Le 31 mars prochain marquera la fin de la trêve hivernale en France, une période durant laquelle les expulsions de locataires, notamment ceux en difficulté financière, étaient suspendues. Que va-t-il se passer ensuite pour ceux qui sont concernés ? Ce moment déclenche de nombreuses préoccupations.
Avec le retour des expulsions, environ 80 000 ménages se retrouvent dans une situation précaire. Selon RTL, ce sont près de 160 000 personnes qui risquent de perdre leur logement, pour ceux dont les procédures ont été initiées et qui ont reçu une décision de justice. Le site Service Public rappelle que "à la fin de la trêve, si une décision d'expulsion locative a été rendue par un juge, la procédure peut reprendre et être exécutée par un commissaire de justice."
Les recours possibles après la fin de la trêve
Dans cette période critique, les locataires disposent de deux mois pour quitter leur logement, à moins qu'un délai de grâce ne soit accordé. En cas de refus, les forces de police pourront intervenir, comme l'indique RTL. Pendant la trêve, bien que la dernière étape des expulsions ait été gelée, le processus pouvait continuer d'avancer.

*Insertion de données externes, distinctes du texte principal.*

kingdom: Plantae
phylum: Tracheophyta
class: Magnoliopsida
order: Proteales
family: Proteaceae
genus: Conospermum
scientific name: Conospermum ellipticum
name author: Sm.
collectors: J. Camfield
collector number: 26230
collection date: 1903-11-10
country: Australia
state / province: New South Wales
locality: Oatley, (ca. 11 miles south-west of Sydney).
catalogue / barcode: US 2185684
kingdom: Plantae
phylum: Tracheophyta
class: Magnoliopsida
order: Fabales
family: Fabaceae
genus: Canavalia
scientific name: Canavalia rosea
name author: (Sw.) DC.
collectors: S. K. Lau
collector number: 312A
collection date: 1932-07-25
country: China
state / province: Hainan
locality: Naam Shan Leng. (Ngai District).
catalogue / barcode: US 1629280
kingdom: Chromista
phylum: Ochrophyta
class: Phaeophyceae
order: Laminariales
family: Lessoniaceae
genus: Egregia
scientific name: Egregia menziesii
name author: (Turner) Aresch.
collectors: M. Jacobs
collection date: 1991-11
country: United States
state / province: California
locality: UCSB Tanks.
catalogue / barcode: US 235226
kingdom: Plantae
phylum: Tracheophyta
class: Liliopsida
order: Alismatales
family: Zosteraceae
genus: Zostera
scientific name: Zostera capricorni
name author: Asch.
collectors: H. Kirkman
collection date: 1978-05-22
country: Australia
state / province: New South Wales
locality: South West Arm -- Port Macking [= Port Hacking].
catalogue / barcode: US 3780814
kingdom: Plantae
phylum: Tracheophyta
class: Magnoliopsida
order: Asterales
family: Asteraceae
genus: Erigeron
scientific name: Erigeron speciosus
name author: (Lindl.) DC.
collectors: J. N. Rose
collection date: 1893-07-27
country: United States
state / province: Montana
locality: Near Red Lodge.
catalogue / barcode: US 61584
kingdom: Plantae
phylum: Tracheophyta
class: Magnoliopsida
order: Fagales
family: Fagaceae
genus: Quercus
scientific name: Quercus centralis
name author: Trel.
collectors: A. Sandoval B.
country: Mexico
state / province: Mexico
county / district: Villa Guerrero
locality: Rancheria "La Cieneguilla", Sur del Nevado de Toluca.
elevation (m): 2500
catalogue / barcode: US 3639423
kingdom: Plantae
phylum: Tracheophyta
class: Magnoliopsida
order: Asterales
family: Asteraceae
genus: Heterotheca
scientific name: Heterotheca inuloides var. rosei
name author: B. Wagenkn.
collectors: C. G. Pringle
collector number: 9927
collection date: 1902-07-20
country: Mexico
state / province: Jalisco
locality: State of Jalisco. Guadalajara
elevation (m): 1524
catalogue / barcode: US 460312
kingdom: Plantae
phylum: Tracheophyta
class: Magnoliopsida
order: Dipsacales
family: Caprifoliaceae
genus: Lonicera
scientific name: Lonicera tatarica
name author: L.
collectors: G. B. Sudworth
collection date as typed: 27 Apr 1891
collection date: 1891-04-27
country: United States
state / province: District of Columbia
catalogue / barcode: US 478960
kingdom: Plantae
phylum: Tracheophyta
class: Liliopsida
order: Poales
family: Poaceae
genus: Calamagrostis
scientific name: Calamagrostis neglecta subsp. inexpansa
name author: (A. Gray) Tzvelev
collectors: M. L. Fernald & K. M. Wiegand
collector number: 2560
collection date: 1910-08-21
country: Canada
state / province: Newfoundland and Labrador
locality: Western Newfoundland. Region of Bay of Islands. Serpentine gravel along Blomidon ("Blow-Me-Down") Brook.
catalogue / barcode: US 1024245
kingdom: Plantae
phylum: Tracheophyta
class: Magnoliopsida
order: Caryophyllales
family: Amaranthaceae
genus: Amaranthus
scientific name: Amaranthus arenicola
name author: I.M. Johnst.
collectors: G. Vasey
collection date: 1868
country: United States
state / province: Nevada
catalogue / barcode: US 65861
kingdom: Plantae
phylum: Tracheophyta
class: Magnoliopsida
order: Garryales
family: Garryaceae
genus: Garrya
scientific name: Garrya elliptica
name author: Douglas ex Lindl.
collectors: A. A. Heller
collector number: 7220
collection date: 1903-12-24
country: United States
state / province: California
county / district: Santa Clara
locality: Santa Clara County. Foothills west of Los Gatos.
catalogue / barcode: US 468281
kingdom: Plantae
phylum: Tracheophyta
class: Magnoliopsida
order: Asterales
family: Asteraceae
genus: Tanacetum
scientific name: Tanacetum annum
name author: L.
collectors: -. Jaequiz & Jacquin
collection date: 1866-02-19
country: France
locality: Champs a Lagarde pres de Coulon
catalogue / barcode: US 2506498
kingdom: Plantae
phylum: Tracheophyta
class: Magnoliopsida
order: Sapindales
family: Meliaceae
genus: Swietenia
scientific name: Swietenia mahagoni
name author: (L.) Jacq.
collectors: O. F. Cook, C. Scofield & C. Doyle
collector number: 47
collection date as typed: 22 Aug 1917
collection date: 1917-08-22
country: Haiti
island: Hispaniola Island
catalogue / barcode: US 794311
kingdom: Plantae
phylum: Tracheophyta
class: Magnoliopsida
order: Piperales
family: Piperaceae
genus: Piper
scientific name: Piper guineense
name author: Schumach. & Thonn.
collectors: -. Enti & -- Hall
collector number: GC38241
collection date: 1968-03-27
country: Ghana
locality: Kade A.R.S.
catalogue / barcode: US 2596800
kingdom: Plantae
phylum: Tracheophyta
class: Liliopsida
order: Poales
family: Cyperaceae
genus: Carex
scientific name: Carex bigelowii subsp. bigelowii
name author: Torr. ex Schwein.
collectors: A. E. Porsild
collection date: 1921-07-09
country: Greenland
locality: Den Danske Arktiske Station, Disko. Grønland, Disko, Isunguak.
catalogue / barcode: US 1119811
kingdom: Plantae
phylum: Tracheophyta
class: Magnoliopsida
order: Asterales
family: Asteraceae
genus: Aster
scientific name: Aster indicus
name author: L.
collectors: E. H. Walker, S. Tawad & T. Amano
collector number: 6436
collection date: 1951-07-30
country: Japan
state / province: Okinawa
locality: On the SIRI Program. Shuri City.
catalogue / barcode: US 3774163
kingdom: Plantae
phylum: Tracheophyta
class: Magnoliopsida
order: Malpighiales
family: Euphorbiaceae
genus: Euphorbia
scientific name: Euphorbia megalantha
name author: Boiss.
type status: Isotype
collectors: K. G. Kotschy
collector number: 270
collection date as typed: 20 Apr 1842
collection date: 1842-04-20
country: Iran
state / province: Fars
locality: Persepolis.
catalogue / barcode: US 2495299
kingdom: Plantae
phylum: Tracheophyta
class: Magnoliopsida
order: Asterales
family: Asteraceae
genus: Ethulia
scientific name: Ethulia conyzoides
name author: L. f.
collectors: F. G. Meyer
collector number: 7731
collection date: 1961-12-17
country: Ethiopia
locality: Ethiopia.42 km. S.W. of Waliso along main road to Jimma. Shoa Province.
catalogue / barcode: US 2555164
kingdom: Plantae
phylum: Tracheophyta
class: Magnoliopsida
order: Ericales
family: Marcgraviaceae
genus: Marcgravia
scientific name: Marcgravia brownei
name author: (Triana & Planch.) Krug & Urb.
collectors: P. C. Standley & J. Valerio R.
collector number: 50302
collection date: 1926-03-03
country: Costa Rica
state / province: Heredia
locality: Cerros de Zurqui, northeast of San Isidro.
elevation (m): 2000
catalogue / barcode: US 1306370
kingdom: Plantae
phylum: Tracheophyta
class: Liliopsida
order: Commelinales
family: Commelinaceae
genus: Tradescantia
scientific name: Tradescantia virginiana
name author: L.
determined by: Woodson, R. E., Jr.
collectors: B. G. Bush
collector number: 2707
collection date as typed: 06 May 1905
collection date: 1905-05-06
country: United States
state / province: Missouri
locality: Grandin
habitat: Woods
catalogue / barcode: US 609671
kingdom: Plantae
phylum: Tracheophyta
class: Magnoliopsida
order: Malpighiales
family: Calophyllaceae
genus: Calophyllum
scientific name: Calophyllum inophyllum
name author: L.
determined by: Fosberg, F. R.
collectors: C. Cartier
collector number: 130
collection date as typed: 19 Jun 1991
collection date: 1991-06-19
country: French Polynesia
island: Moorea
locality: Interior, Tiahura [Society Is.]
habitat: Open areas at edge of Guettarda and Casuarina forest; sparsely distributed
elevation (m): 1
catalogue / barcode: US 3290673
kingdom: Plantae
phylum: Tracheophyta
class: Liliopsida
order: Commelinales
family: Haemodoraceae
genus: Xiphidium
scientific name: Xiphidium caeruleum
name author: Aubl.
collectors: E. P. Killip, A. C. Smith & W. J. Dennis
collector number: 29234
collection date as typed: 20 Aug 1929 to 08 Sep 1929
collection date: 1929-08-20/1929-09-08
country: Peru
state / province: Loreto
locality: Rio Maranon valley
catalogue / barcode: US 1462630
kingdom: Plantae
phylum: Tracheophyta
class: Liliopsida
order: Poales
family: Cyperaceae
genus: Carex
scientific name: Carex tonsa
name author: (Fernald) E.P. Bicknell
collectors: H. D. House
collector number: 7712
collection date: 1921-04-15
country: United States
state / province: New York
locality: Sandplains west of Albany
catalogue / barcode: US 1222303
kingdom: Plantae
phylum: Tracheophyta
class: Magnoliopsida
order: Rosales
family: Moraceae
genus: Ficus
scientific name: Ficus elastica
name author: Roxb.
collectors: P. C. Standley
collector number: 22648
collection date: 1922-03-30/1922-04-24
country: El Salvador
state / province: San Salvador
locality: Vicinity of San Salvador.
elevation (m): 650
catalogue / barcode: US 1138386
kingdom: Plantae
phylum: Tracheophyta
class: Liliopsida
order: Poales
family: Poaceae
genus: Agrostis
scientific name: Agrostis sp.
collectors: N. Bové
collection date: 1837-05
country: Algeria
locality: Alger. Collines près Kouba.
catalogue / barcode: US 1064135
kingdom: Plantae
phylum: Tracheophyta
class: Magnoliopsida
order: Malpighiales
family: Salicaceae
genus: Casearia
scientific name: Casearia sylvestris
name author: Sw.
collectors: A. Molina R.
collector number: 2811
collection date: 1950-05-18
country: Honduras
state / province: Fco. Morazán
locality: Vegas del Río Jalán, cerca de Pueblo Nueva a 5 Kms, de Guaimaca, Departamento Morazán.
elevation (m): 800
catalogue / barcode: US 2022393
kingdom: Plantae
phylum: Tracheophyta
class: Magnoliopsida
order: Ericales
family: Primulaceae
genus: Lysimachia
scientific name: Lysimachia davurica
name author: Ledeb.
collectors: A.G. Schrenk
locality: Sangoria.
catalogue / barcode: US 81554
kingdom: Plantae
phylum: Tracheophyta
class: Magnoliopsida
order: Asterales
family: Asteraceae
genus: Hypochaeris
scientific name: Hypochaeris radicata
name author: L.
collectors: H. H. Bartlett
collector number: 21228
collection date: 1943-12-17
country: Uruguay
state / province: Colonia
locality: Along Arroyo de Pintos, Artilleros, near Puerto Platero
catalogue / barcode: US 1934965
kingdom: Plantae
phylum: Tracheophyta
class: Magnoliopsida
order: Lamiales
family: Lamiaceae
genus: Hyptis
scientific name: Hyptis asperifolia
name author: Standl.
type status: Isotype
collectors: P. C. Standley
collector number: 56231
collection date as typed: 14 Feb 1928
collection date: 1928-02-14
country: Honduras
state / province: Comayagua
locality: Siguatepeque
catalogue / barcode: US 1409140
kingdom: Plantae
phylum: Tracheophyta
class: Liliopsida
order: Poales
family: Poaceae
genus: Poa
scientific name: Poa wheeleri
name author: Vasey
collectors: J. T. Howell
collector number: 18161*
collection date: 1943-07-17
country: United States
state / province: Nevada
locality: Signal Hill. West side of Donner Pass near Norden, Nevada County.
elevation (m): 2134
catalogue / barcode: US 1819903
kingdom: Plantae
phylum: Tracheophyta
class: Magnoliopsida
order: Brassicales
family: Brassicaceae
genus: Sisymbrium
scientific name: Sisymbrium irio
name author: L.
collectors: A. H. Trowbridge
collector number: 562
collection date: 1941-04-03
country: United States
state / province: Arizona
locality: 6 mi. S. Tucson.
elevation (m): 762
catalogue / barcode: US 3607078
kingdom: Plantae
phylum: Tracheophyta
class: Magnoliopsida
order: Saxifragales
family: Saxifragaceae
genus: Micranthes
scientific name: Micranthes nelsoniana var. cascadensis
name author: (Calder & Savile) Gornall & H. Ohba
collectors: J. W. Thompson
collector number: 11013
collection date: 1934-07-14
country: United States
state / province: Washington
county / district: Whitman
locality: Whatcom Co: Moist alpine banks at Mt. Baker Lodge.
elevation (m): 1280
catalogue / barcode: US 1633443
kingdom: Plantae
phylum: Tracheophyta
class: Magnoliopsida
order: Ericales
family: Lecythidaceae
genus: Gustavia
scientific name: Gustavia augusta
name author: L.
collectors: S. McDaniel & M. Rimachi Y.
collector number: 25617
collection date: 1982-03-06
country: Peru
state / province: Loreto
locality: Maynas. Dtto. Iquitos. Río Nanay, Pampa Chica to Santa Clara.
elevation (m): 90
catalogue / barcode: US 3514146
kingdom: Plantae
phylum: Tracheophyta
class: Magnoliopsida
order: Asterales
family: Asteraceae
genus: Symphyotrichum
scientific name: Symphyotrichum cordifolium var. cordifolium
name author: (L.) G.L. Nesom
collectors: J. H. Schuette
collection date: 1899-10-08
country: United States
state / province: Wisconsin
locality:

En France, le principal motif des expulsions reste le défaut de paiement des loyers. D'après La Provence, malgré la fin de la trêve, les locataires peuvent toujours faire appel à diverses options : demander un délai supplémentaire au juge, solliciter un fonds de solidarité logement (FSL), ou engager une médiation avec le bailleur. En 2024, plus de 24 500 expulsions ont été menées, selon la Fondation pour le logement des défavorisés.